> Supplied records:

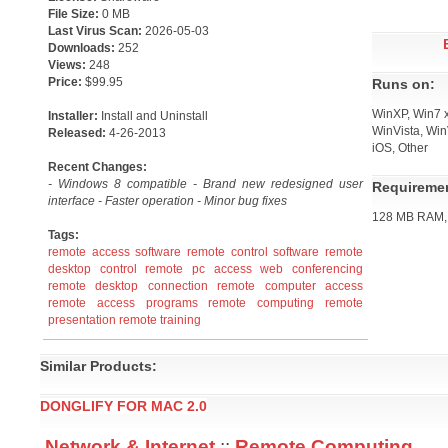
File Size:
0 MB
Last Virus Scan:
2026-05-03
Downloads:
252
Views:
248
Price:
$99.95
Runs on:
WinXP, Win7 x
Installer:
Install and Uninstall
WinVista, Win
Released:
4-26-2013
iOS, Other
Recent Changes:
- Windows 8 compatible - Brand new redesigned user
Requireme
interface - Faster operation - Minor bug fixes
128 MB RAM, 
Tags:
remote access software
remote control software
remote
desktop control
remote pc access
web conferencing
remote desktop connection
remote computer access
remote access programs
remote computing
remote
presentation
remote training
Similar Products:
DONGLIFY FOR MAC 2.0
Network & Internet
::
Remote Computing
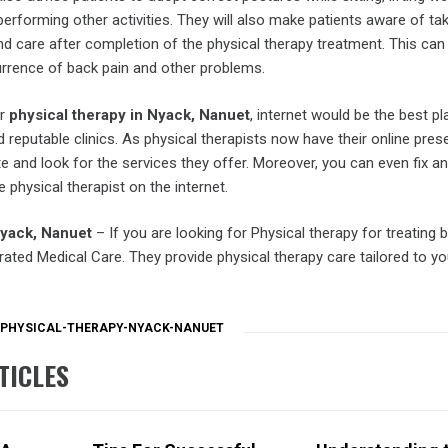
 performing other activities. They will also make patients aware of ta
d care after completion of the physical therapy treatment. This can 
urrence of back pain and other problems.
or
physical therapy in Nyack, Nanuet
, internet would be the best pl
d reputable clinics. As physical therapists now have their online pres
ite and look for the services they offer. Moreover, you can even fix an
 physical therapist on the internet.
Nyack, Nanuet
– If you are looking for Physical therapy for treating 
grated Medical Care. They provide physical therapy care tailored to y
PHYSICAL-THERAPY-NYACK-NANUET
TICLES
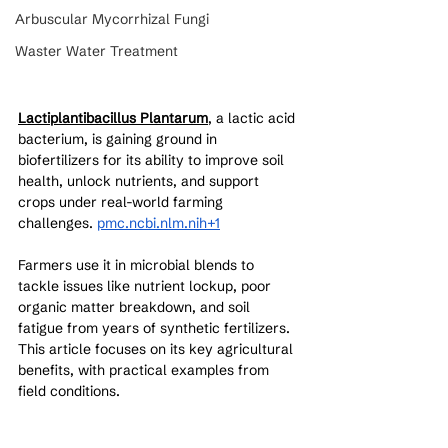
Arbuscular Mycorrhizal Fungi
Waster Water Treatment
Lactiplantibacillus Plantarum
, a lactic acid 
bacterium, is gaining ground in 
biofertilizers for its ability to improve soil 
health, unlock nutrients, and support 
crops under real-world farming 
challenges. 
pmc.ncbi.nlm.nih+1
Farmers use it in microbial blends to 
tackle issues like nutrient lockup, poor 
organic matter breakdown, and soil 
fatigue from years of synthetic fertilizers. 
This article focuses on its key agricultural 
benefits, with practical examples from 
field conditions.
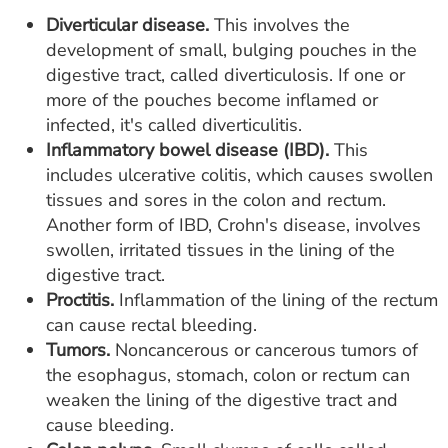
Diverticular disease.
This involves the
development of small, bulging pouches in the
digestive tract, called diverticulosis. If one or
more of the pouches become inflamed or
infected, it's called diverticulitis.
Inflammatory bowel disease (IBD).
This
includes ulcerative colitis, which causes swollen
tissues and sores in the colon and rectum.
Another form of IBD, Crohn's disease, involves
swollen, irritated tissues in the lining of the
digestive tract.
Proctitis.
Inflammation of the lining of the rectum
can cause rectal bleeding.
Tumors.
Noncancerous or cancerous tumors of
the esophagus, stomach, colon or rectum can
weaken the lining of the digestive tract and
cause bleeding.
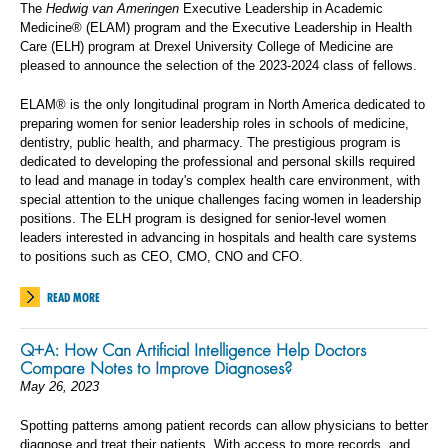
The
Hedwig van Ameringen
Executive Leadership in Academic
Medicine® (ELAM) program and the Executive Leadership in Health
Care (ELH) program at Drexel University College of Medicine are
pleased to announce the selection of the 2023-2024 class of fellows.
ELAM® is the only longitudinal program in North America dedicated to
preparing women for senior leadership roles in schools of medicine,
dentistry, public health, and pharmacy. The prestigious program is
dedicated to developing the professional and personal skills required
to lead and manage in today's complex health care environment, with
special attention to the unique challenges facing women in leadership
positions. The ELH program is designed for senior-level women
leaders interested in advancing in hospitals and health care systems
to positions such as CEO, CMO, CNO and CFO.
READ MORE
Q+A: How Can Artificial Intelligence Help Doctors
Compare Notes to Improve Diagnoses?
May 26, 2023
Spotting patterns among patient records can allow physicians to better
diagnose and treat their patients. With access to more records, and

> Task details: From the entries above, write out every line without a single change, skipping the images.

> Final answer:
File Size:
0 MB
Last Virus Scan:
2026-05-03
Downloads:
252
Views:
248
Price:
$99.95
Runs on:
WinXP, Win7 x
Installer:
Install and Uninstall
WinVista, Win
Released:
4-26-2013
iOS, Other
Recent Changes:
- Windows 8 compatible - Brand new redesigned user
Requireme
interface - Faster operation - Minor bug fixes
128 MB RAM, 
Tags:
remote access software
remote control software
remote
desktop control
remote pc access
web conferencing
remote desktop connection
remote computer access
remote access programs
remote computing
remote
presentation
remote training
Similar Products:
DONGLIFY FOR MAC 2.0
Network & Internet
::
Remote Computing
 performing other activities. They will also make patients aware of ta
d care after completion of the physical therapy treatment. This can 
urrence of back pain and other problems.
or
physical therapy in Nyack, Nanuet
, internet would be the best pl
d reputable clinics. As physical therapists now have their online pres
ite and look for the services they offer. Moreover, you can even fix an
 physical therapist on the internet.
Nyack, Nanuet
– If you are looking for Physical therapy for treating 
grated Medical Care. They provide physical therapy care tailored to y
PHYSICAL-THERAPY-NYACK-NANUET
TICLES
Arbuscular Mycorrhizal Fungi
Waster Water Treatment
Lactiplantibacillus Plantarum
, a lactic acid 
bacterium, is gaining ground in 
biofertilizers for its ability to improve soil 
health, unlock nutrients, and support 
crops under real-world farming 
challenges. 
pmc.ncbi.nlm.nih+1
Farmers use it in microbial blends to 
tackle issues like nutrient lockup, poor 
organic matter breakdown, and soil 
fatigue from years of synthetic fertilizers. 
This article focuses on its key agricultural 
benefits, with practical examples from 
field conditions.
Diverticular disease.
This involves the
development of small, bulging pouches in the
digestive tract, called diverticulosis. If one or
more of the pouches become inflamed or
infected, it's called diverticulitis.
Inflammatory bowel disease (IBD).
This
includes ulcerative colitis, which causes swollen
tissues and sores in the colon and rectum.
Another form of IBD, Crohn's disease, involves
swollen, irritated tissues in the lining of the
digestive tract.
Proctitis.
Inflammation of the lining of the rectum
can cause rectal bleeding.
Tumors.
Noncancerous or cancerous tumors of
the esophagus, stomach, colon or rectum can
weaken the lining of the digestive tract and
cause bleeding.
The
Hedwig van Ameringen
Executive Leadership in Academic
Medicine® (ELAM) program and the Executive Leadership in Health
Care (ELH) program at Drexel University College of Medicine are
pleased to announce the selection of the 2023-2024 class of fellows.
ELAM® is the only longitudinal program in North America dedicated to
preparing women for senior leadership roles in schools of medicine,
dentistry, public health, and pharmacy. The prestigious program is
dedicated to developing the professional and personal skills required
to lead and manage in today's complex health care environment, with
special attention to the unique challenges facing women in leadership
positions. The ELH program is designed for senior-level women
leaders interested in advancing in hospitals and health care systems
to positions such as CEO, CMO, CNO and CFO.
READ MORE
Q+A: How Can Artificial Intelligence Help Doctors
Compare Notes to Improve Diagnoses?
May 26, 2023
Spotting patterns among patient records can allow physicians to better
diagnose and treat their patients. With access to more records, and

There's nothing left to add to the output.